London has significant potential for further growth in many of the sectors identified in the government’s Industrial Strategy Green Paper, notably creative industries, life sciences, digital and tech and – perhaps surprisingly to some – advanced manufacturing. Investing in the success of these industries in London is perfectly compatible with, indeed complementary to, the effort to nurture these industries elsewhere. Just as in other parts of the country, the growth London needs will not simply happen on its own. For example, the availability of land for both housing and commercial uses is perhaps the most fundamental constraint facing London’s economy. Densification in areas outside central London will be essential to tackling this, but can only be sustainably achieved by investing in transport connectivity. Schemes like the West London Orbital would catalyse thousands of homes and jobs, but London alone is not in a position to fund them. Alongside other city-regions, it needs a long-term funding deal with Government, and ideally greater freedom to finance investment locally, such as through land value capture mechanisms.

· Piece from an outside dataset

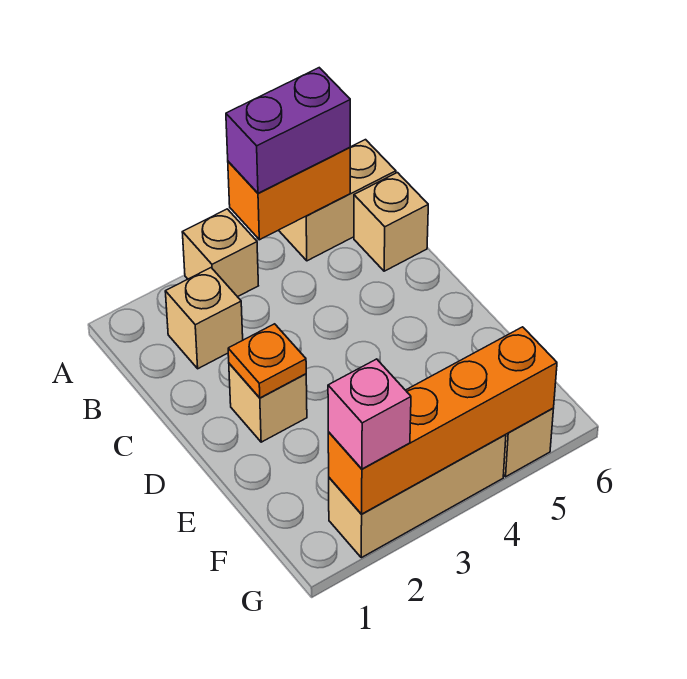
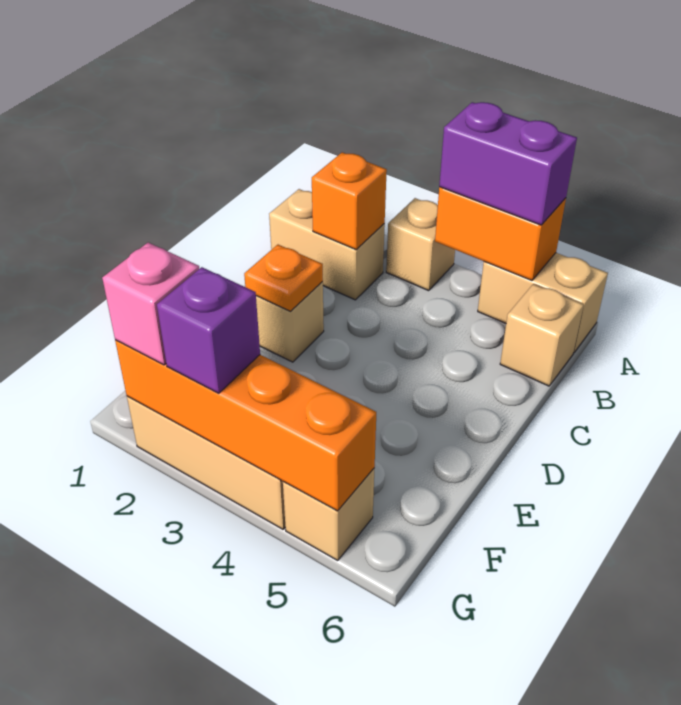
tan 1x1 brick [165,268,243,369] -> tan 1x2 brick [269,189,385,300]
none -> orange 1x1 brick [312,152,387,250]
none -> purple 1x1 brick [157,267,260,393]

Similarly, and given London’s tech ecosystem, the capital must be central to the government’s vision for AI – but to host the relevant data infrastructure (and indeed to accommodate other energy-intensive industries) alongside meeting wider decarbonisation targets, London would need urgent upgrades to national and local electricity grids. Again, despite London’s size and global importance, it is not empowered to resolve these issues on its own. There are many other examples – from certainty over economic development funding like the UK Shared Prosperity Fund, to greater control of technical skills pathways to support the industries of the future – where London experiences similar barriers to growth as those which exist elsewhere in the country, and needs similar national backing to succeed.
The London Growth Plan will provide the first real insight since the election into how the capital is considering these issues, and how the government might respond in the Industrial Strategy. London is complex – and the rest of the UK’s relationship with London is perhaps even more so. But if Government is serious about its growth mission, this is yet another area of complexity that it must embrace.